Tout change avec Pierre le Grand qui, selon la métaphore du poème de Pouchkine, a « percé une fenêtre sur l’Europe ». Dans son ambition de réformer le pays sur lequel il est appelé à régner, il s’arroge le titre d’empereur et impose à la nation sa volonté personnelle. Il empiète même sur le pouvoir spirituel du patriarche, désormais subjugué à celui du chef de l’État. Et pour donner concrètement une consécration à ce nouvel ordre de choses, dans une solennité officielle il astreint le chef de l’Église à tenir la bride de sa monture.

L’ancien régime mi-patriarcal et mi-constitutionnel fait place à l’absolutisme.
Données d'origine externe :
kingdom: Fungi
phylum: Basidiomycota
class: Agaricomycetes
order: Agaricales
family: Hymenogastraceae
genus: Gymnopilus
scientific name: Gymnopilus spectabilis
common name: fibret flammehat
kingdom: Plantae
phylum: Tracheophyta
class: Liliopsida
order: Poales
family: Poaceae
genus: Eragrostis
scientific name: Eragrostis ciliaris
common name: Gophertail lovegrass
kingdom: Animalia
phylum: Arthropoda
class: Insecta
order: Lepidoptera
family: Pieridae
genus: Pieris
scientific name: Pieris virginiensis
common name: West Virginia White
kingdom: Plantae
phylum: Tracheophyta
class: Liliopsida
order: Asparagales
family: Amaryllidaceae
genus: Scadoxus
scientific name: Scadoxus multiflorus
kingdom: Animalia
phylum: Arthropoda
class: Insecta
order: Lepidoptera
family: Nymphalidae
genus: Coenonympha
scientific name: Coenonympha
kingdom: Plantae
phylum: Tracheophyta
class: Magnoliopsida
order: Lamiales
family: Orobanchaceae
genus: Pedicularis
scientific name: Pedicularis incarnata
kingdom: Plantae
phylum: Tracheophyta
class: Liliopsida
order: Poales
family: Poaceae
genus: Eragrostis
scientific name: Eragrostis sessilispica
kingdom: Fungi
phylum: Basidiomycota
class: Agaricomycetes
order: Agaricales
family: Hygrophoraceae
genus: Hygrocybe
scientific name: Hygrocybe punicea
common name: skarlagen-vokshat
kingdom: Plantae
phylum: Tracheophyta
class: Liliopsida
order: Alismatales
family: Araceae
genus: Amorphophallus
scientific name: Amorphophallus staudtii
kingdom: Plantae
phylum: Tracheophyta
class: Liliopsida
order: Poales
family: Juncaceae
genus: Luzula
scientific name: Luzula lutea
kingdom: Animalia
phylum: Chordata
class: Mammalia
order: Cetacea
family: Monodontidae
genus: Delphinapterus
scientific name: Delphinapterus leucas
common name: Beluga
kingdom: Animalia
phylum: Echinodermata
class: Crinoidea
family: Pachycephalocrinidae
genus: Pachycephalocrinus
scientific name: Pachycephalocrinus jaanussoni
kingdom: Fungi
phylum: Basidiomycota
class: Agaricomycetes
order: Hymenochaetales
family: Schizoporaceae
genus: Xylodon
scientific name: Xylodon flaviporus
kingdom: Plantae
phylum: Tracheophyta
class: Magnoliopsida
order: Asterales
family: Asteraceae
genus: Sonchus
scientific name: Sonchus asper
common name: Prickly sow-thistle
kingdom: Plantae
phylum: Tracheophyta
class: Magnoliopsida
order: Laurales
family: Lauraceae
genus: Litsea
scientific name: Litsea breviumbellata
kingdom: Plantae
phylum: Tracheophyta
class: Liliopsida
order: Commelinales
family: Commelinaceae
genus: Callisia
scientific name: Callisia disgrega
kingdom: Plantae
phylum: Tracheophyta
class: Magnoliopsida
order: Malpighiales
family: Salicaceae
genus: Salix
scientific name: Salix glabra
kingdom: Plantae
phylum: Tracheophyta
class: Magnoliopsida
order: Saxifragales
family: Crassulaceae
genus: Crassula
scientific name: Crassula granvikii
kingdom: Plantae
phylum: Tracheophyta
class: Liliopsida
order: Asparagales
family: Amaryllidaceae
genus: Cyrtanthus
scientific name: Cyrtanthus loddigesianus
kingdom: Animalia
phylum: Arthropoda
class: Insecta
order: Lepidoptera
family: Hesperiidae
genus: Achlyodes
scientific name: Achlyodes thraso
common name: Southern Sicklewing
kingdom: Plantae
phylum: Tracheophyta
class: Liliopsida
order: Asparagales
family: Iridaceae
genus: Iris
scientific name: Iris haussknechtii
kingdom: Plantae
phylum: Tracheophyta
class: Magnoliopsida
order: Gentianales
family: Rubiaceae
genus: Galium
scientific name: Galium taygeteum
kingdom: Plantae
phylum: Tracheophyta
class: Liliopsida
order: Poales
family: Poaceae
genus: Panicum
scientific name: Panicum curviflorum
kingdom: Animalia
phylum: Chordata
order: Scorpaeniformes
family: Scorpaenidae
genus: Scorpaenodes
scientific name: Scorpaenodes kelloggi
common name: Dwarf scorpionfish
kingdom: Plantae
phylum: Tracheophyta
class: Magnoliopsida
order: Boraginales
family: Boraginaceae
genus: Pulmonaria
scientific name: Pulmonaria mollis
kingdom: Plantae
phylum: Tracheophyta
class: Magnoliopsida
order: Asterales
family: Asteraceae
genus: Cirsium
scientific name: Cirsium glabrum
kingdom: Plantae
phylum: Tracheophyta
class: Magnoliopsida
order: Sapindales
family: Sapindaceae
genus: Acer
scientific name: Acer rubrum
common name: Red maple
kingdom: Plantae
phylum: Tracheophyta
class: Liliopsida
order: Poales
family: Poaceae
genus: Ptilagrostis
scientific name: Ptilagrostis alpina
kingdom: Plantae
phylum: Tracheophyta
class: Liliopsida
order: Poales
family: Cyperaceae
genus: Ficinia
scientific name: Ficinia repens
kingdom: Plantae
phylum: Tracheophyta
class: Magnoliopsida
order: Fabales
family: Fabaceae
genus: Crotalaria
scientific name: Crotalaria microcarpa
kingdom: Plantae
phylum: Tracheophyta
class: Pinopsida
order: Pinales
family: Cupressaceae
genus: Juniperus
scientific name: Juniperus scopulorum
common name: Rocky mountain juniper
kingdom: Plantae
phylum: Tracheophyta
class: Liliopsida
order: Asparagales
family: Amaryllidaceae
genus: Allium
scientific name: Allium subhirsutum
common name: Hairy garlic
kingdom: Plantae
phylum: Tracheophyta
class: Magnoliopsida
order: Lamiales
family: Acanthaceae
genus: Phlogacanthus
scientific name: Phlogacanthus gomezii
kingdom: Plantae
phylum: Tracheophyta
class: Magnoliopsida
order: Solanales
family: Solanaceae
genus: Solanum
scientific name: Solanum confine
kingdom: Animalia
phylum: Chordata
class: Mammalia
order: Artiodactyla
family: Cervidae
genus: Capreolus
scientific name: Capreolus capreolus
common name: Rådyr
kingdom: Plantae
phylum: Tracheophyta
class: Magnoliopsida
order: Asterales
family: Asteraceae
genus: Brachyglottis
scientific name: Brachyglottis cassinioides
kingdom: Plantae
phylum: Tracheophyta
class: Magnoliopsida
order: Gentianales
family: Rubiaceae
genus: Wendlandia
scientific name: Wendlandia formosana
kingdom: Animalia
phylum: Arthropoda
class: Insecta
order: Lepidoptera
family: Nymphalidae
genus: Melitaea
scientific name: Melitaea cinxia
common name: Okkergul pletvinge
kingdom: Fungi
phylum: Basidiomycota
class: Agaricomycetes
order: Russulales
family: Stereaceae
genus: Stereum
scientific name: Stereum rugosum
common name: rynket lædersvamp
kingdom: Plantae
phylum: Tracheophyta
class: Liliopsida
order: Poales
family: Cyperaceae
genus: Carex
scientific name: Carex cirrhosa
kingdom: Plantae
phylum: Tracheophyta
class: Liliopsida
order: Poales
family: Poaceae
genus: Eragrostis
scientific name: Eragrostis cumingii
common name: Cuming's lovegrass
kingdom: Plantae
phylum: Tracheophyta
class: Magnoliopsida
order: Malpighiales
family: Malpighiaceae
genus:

Celui-ci s’affermira consécutivement durant deux siècles pour atteindre sous Alexandre III le point culminant, où son successeur Nicolas II, auquel le peuple a attribué le titre de Dernier, s’évertue à le maintenir en se réclamant de sa piété filiale, en évoquant l’intervention divine et les lois fondamentales du pays — d’ailleurs fort abusivement, car il faut bien le rappeler ici, dans ses origines, la Russie comptait deux républiques, notamment Novgorod et Pskov — ses deux cités, alors, les plus importantes — avec leurs institutions démocratiques et franchement républicaines, ce qui leur permettait de faire partie de la confédération hanséatique et d’assurer ainsi leur indépendance politique et leur prospérité —.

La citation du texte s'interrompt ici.